Member of Parliament, Rajya Sabha
- In office 3 April 1952 – 2 April 1956
- In office 3 April 1956 – 21 February 1958

Personal details
- Born: 2 May 1905 Vellore, Madras Presidency
- Died: 21 February 1958 (aged 52)
- Party: INC

= V. M. Obaidullah =

Indian politician and independence leader (1905–1958)

V. M. Obaidullah Sahib (2 May 1905 – 21 February 1958) was an Indian political leader from Tamil Nadu known for his active participation in the Indian independence movement.

Born on 2 May 1905, in Vellore to Madhar Batcha Sahib and Rabiya Basri, he came from a middle-class merchant family involved in the betel-nut trade.

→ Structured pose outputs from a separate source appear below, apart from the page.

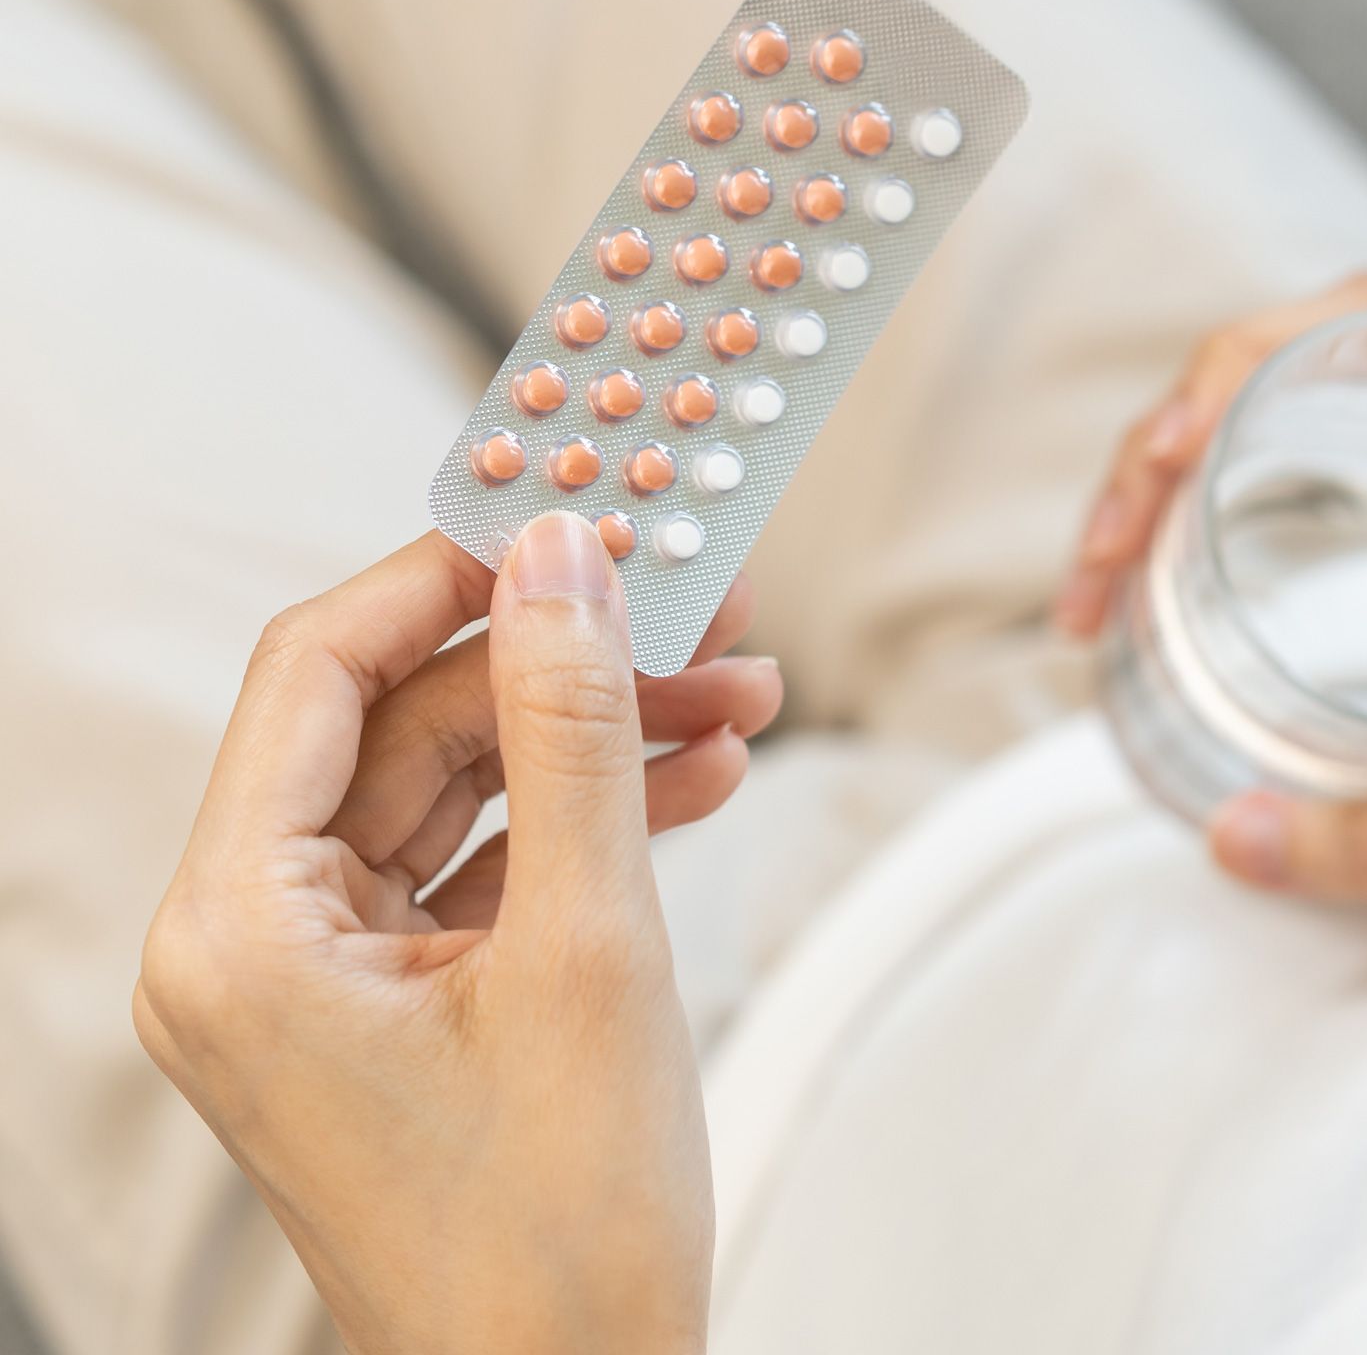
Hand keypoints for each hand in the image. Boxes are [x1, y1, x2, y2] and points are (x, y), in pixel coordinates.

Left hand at [135, 512, 781, 1352]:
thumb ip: (574, 733)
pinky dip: (589, 816)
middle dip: (565, 661)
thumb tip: (569, 566)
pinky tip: (699, 778)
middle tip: (698, 604)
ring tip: (735, 693)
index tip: (572, 519)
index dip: (451, 576)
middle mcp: (254, 944)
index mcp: (241, 931)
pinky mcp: (399, 1004)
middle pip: (407, 723)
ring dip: (598, 734)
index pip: (323, 670)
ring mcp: (325, 977)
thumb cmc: (560, 1236)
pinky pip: (488, 863)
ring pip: (462, 787)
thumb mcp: (591, 948)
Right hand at [1057, 271, 1366, 900]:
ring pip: (1261, 390)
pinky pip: (1276, 436)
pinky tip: (1142, 565)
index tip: (1162, 464)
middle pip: (1283, 348)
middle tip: (1101, 557)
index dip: (1233, 368)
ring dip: (1159, 462)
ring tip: (1100, 572)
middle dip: (1162, 435)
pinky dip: (1189, 488)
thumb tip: (1230, 838)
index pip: (1362, 320)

== Involvement in the Indian independence movement ==
In 1920, Obaidullah joined the Khilafat Movement to protest the UK's continued control of India and its post-World War I policy in Turkey. British colonial authorities imprisoned Obaidullah five times between 1923 and 1942, due to his activities on behalf of the Indian independence movement. He has been described as a disciple of Mahatma Gandhi regarding his belief in non-violent resistance against British rule in India.

Obaidullah served as a member of the upper house of the Indian parliament, Rajya Sabha from 1952 until his death in 1958. Key legislative initiatives he promoted include the reopening of the Jalakandeeswarar Temple in Vellore Fort for public worship, encouraging the use of the Gandhi Maidan near the Vellore Fort for public gatherings and irrigation projects drawing water from the Palar River.

== Leadership Roles ==
Obaidullah held several local and national leadership positions in India over the course of his career, prior to his election to the upper house of the Indian legislature. He was a city councillor for Vellore's municipal government for more than two decades. Obaidullah moreover served for four years as vice president of the North Arcot District Board (1938-1944), seven years as the vice president of the Tamil Nadu Congress Committee (TNCC), and two years as TNNC president (1940-1941). He also spent a decade as a member of the All India Congress Committee (AICC).

Between 1950 and 1951, Obaidullah was a member of the Ministry of Transport's Standing Committee. He served as a member of the Provincial Parliament between 1951 and 1952, before being elected to the Rajya Sabha. He served a full term in the upper house of parliament from 3 April 1952 to 2 April 1956. He was elected to the Rajya Sabha for a second term, of six years, in April 1956, but passed away less than two years into his term.

== Family and Legacy ==
Obaidullah was married to Zaibunisa Begum. He died on 21 February 1958, while serving as a Rajya Sabha member. In recognition of his contributions, Vellore's main bus stop was formerly renamed as the V.M. Obaidullah Bus Stand. An obituary in the Lok Sabha referred to him as a distinguished Tamil orator and a dedicated nationalist who endured significant hardships in the pursuit of India's independence. Immediately following his death, the Tamil Nadu state government offered his widow a plot of land as a form of compensation. Begum declined the gesture, maintaining that her late husband's public service was "beyond any reward or award".